## DATA FOR THIS EXERCISE:
# # # # #
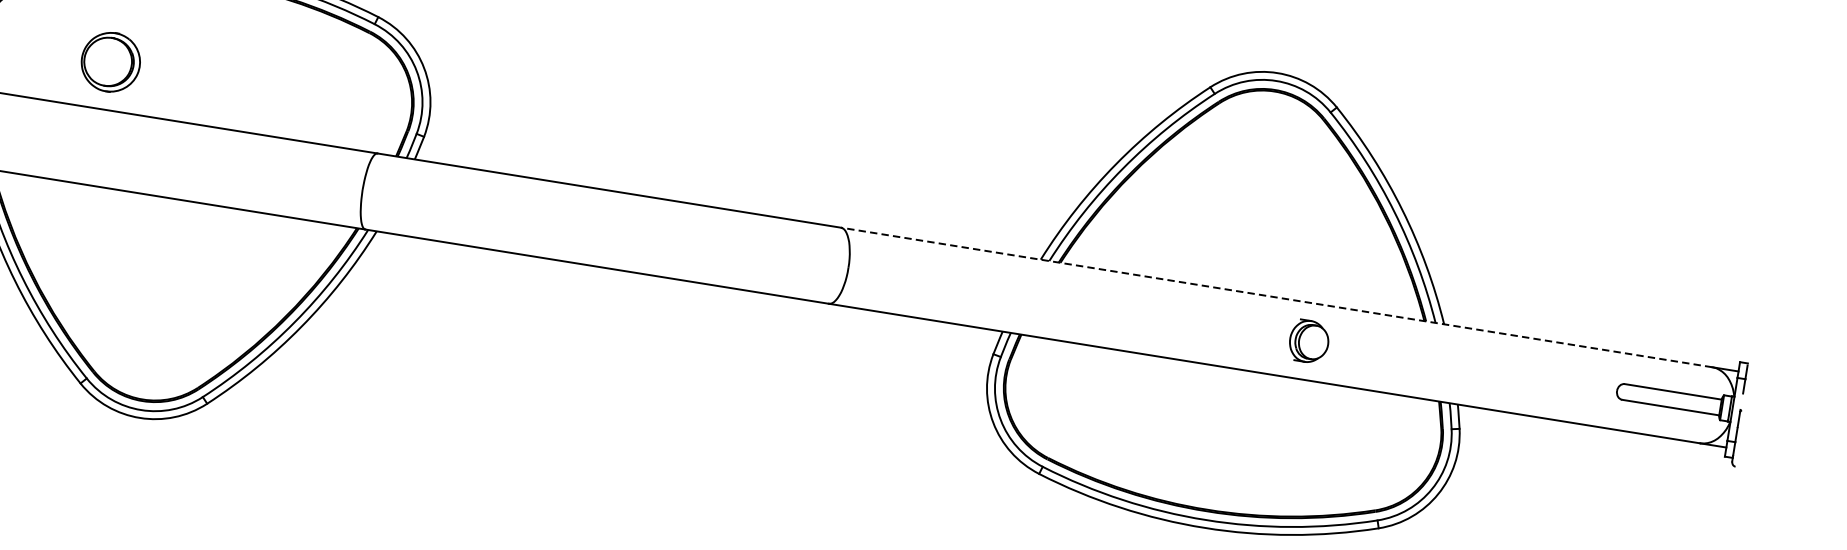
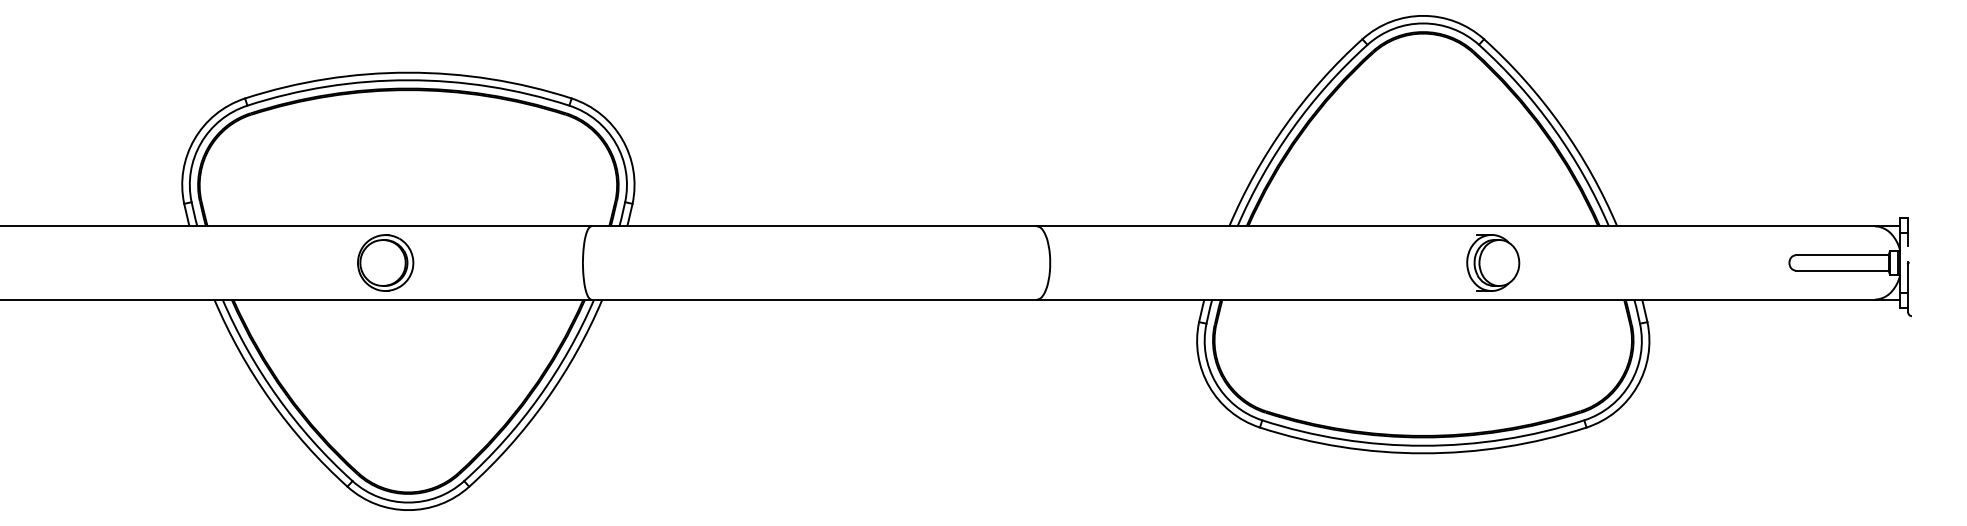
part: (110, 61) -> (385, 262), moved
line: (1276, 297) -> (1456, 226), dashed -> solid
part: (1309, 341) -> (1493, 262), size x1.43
# # # # #
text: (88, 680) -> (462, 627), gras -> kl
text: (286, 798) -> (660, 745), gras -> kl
# # # # #
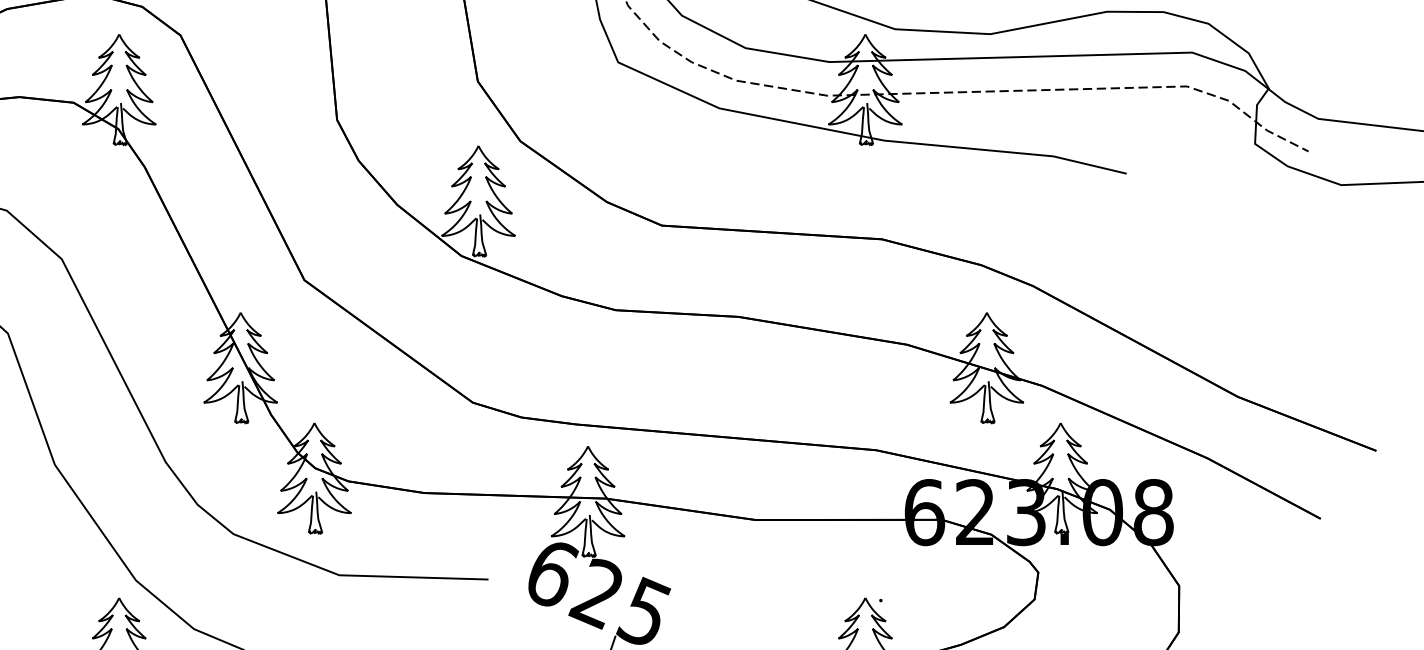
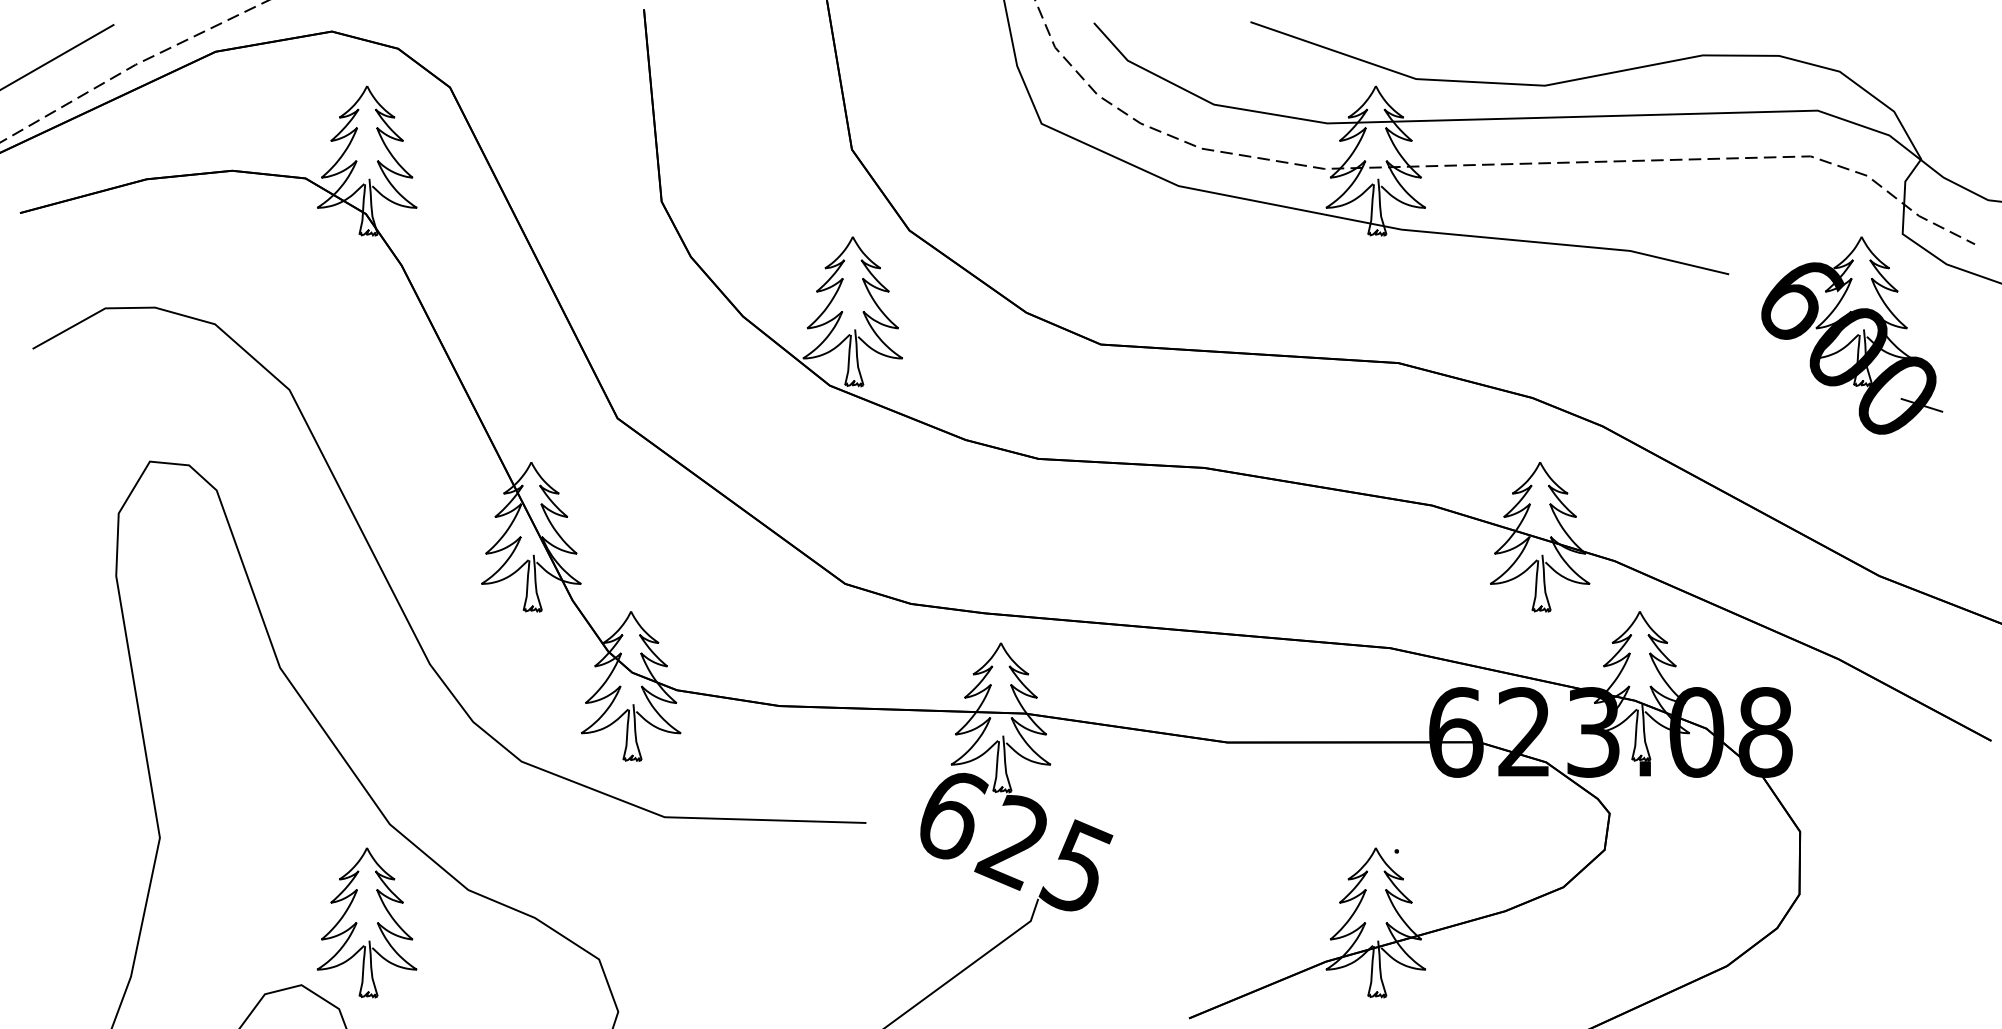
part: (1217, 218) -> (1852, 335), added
# # # # #
## INSTRUCTIONS TO FOLLOW:
For each line above that contains "text", make a copy.

## SOLUTION TO THIS TASK:
text: (88, 680) -> (462, 627), gras -> kl
text: (286, 798) -> (660, 745), gras -> kl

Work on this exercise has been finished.